From the Revolution to the time of Napoleon’s dominion is the period in which the passion for art collecting is least felt. Faking, of course, is an art that does not pay and thus has no raison d’Être. Yet faking passes from the field of art to that of real life, the new Republic apes Roman customs. David the artist is faked into a Tribune while busy painting Romans that seem to have been brought out of a hot-house and he sketches semi-Roman costumes for the new officials of the Republic, garments that with all the foppishness of the “old regime” had Roman Consular swords, Imperial chlamys (mantle), faked buskins or ornamented cothurnus (boots worn by tragedians). It is this faking of life that feels the need even to alter the calendar, changing the Roman etymology of the names of the months into more resounding Latinesque appellations. At home in this staged drama of life, Napoleon, the friend of Talma and David, continues the grandiose faking with a sort of complex etiquette and a veneer of aristocracy, which makes one sadly think of the truth of the words pronounced by Courier on General Bonaparte’s elevation to the throne: He aspires to descend.
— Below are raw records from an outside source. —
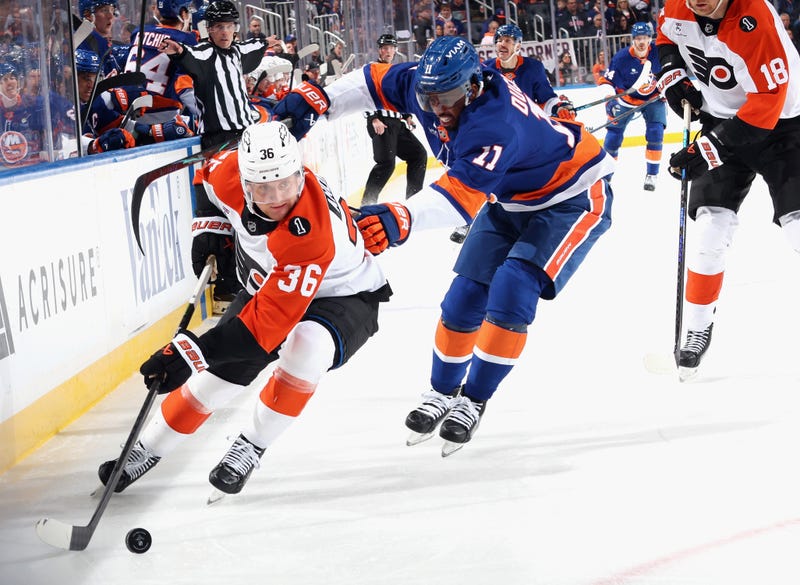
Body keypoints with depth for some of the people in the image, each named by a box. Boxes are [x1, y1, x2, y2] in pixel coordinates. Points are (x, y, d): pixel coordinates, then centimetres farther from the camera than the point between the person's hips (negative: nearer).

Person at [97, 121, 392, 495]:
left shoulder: (311, 235, -42)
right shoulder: (229, 173, -25)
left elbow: (269, 320, -43)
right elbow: (211, 174, 4)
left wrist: (195, 350, -46)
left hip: (345, 296, -6)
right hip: (270, 284, 6)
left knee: (305, 345, -36)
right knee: (218, 372, 1)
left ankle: (251, 448, -14)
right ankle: (147, 451, 24)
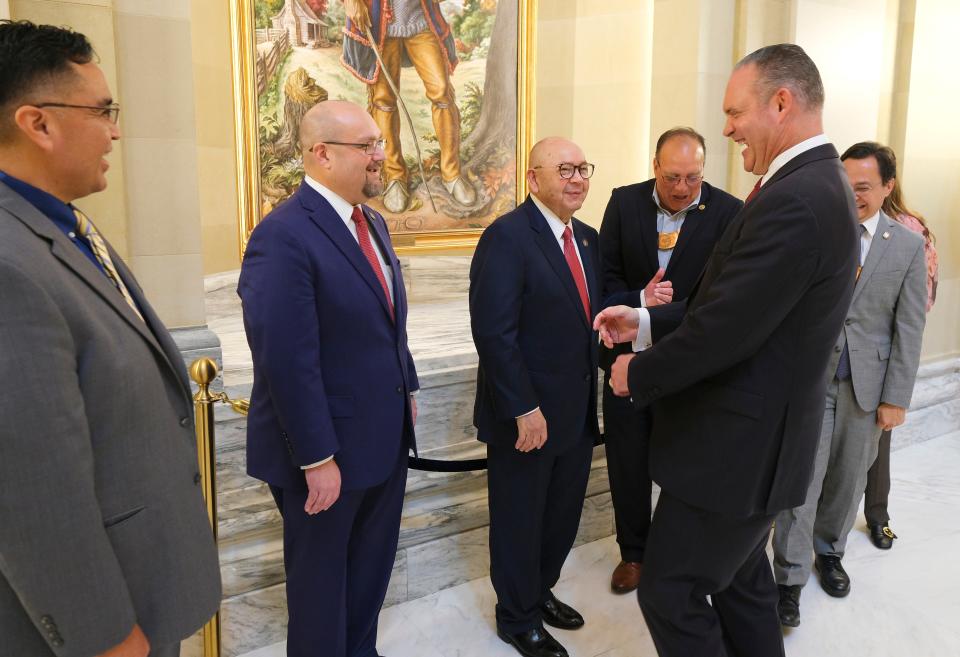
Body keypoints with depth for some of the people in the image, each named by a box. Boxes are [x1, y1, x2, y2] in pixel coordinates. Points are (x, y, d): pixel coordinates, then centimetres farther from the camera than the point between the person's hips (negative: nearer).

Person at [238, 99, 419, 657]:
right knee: (322, 575, 15)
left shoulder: (373, 223, 7)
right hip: (327, 449, -8)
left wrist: (406, 388, 13)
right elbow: (286, 362, -24)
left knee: (373, 564, 24)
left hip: (385, 436, 9)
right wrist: (317, 459, -22)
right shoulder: (284, 236, -22)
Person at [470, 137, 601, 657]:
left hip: (577, 410, 8)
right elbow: (494, 333, -21)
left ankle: (540, 591, 44)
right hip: (526, 413, -7)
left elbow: (587, 313, 12)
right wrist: (524, 409, -21)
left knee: (563, 515, 20)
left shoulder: (587, 238, 9)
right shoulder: (506, 237, -17)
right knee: (520, 519, 12)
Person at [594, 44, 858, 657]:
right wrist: (646, 321, 4)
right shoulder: (816, 183, 8)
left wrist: (639, 374, -10)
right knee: (741, 579, 24)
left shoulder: (793, 202, -25)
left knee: (670, 593, 4)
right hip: (757, 433, 10)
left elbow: (723, 330, -26)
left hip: (737, 443, -10)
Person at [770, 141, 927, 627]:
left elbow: (909, 329, 0)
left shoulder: (909, 246, 0)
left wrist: (896, 398, -3)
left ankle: (829, 550, 38)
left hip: (866, 382, 2)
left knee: (848, 476, 16)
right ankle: (791, 577, 11)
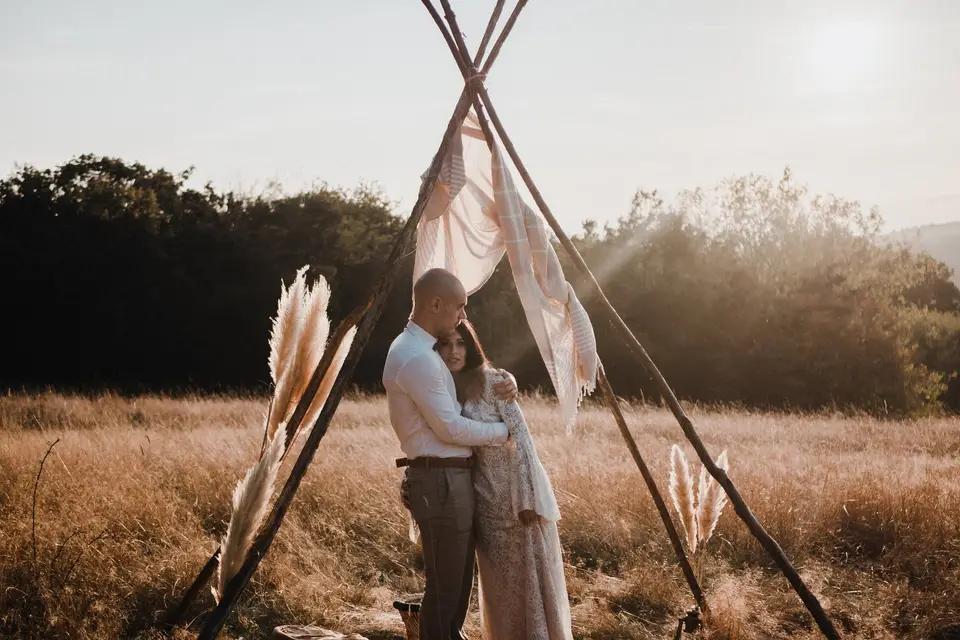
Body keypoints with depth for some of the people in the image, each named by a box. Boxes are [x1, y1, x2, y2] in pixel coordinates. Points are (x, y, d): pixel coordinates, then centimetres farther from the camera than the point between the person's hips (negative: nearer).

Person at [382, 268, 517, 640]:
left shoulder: (420, 349, 14)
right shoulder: (417, 358, -19)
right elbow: (450, 428, -18)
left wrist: (505, 381, 4)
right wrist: (502, 432, -5)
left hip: (451, 478, 11)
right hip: (440, 482, -11)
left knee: (457, 580, 18)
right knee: (445, 584, -4)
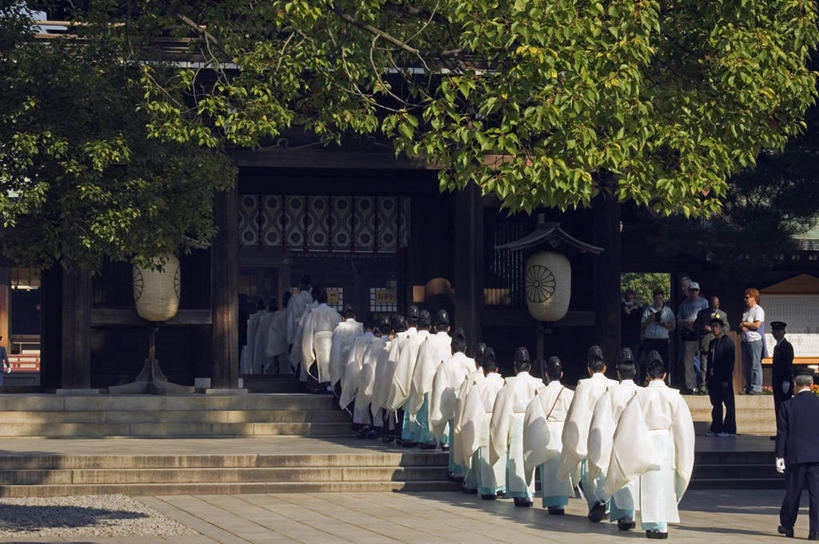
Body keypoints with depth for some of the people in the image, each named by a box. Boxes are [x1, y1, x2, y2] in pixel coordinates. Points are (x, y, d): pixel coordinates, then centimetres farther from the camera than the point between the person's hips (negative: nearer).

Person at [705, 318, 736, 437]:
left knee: (729, 404, -3)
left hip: (724, 378, -8)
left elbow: (730, 362, -12)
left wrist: (726, 379, -17)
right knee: (716, 404, 9)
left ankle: (729, 429, -1)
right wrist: (709, 378, 12)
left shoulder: (728, 342, -6)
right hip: (714, 378, 8)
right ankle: (716, 429, 13)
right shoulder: (712, 343, 16)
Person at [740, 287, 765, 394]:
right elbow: (741, 325, 22)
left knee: (755, 365, -7)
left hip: (755, 340, -9)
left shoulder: (758, 310, -7)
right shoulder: (746, 310, 19)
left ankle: (756, 388, -5)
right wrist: (742, 327, -2)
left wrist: (744, 323, -5)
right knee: (746, 366, 10)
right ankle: (748, 388, 16)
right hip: (745, 340, 9)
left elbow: (757, 325, -17)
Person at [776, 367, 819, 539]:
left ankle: (787, 526, 23)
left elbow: (782, 433, -2)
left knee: (792, 492, 10)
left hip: (795, 455, -1)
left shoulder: (787, 406, -3)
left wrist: (779, 457, 3)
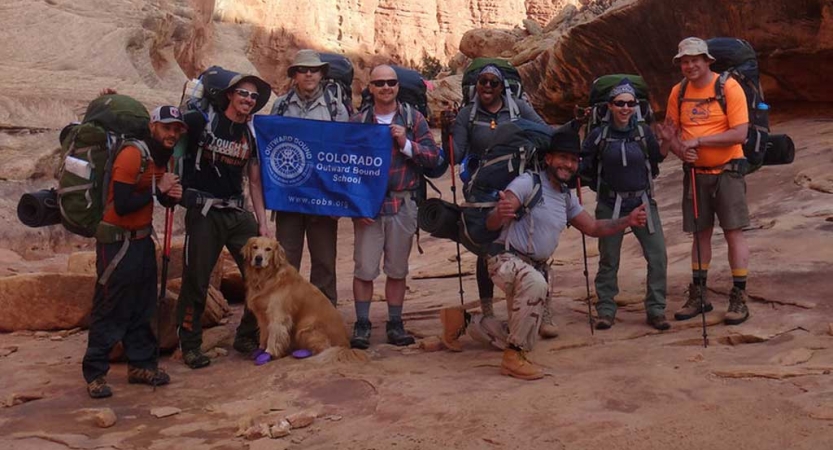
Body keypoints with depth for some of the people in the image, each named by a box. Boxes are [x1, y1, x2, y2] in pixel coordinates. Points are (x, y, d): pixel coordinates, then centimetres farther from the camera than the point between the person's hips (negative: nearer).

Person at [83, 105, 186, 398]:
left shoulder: (163, 158, 8)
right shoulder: (133, 154, -19)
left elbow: (163, 199, 16)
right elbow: (122, 205, -25)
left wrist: (172, 195, -6)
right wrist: (158, 189, -20)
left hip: (143, 239, 8)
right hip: (117, 242, -8)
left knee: (143, 308, 13)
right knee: (109, 310, -2)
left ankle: (141, 364, 24)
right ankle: (95, 374, 8)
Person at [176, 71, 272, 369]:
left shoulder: (252, 134, 9)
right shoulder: (201, 121, -5)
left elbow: (254, 181, 12)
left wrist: (262, 223, 8)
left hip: (238, 213, 5)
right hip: (204, 212, -5)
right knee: (195, 280, 1)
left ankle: (247, 337, 18)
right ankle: (190, 345, 17)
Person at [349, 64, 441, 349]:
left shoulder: (413, 119, 5)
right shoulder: (358, 122, 4)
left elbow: (434, 158, 0)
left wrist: (406, 144, -15)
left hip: (403, 205, 1)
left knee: (397, 270, 10)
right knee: (364, 269, 0)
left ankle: (395, 325, 21)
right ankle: (362, 325, 13)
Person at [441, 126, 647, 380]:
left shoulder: (567, 198, 11)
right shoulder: (528, 183, -13)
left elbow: (593, 228, 16)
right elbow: (491, 224, -21)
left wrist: (627, 221, 0)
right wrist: (500, 213, -46)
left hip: (534, 267, 8)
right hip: (506, 259, -8)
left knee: (514, 337, 13)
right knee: (535, 283, -42)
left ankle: (463, 320, 33)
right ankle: (513, 358, -29)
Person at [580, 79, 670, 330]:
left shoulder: (644, 133, 2)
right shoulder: (598, 136, -3)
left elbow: (657, 158, 9)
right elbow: (584, 168, 2)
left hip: (643, 203, 2)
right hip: (610, 205, -1)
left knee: (658, 257, -3)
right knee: (608, 260, 4)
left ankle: (655, 310, 9)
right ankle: (606, 310, 17)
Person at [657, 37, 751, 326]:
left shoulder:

Yet even in this peculiar and rather negative world the chronicle of the curieux may contain some glorious names, and these no doubt prepared at the beginning of the nineteenth century the return of the cult of art in France, the reappearance of devoted collectors and enlightened amateurs. We may then name successively art lovers and intelligent collectors such as Lenoir, Du Sommerville and Sauvageot, Revoil Willemin. And after them artists, collectors and dealers of the calibre of Mlle. Delaunay, Escudier, Montfort, Roussel, Beurdeley, Henry Grandjean, Mannheim, the first of a dynasty of honest and intelligent dealers; then almost in our own times Baron Davilliers, BonnaffÉ, Emile Peyre and others. But art collecting is now no longer an accentuated characteristic of France nor of England, Germany and other European countries which have a tradition and have come to the fore, but other new and powerful States have joined the contest, cast new types of collectors and created a new psychology in the art world which will form the second part of this book.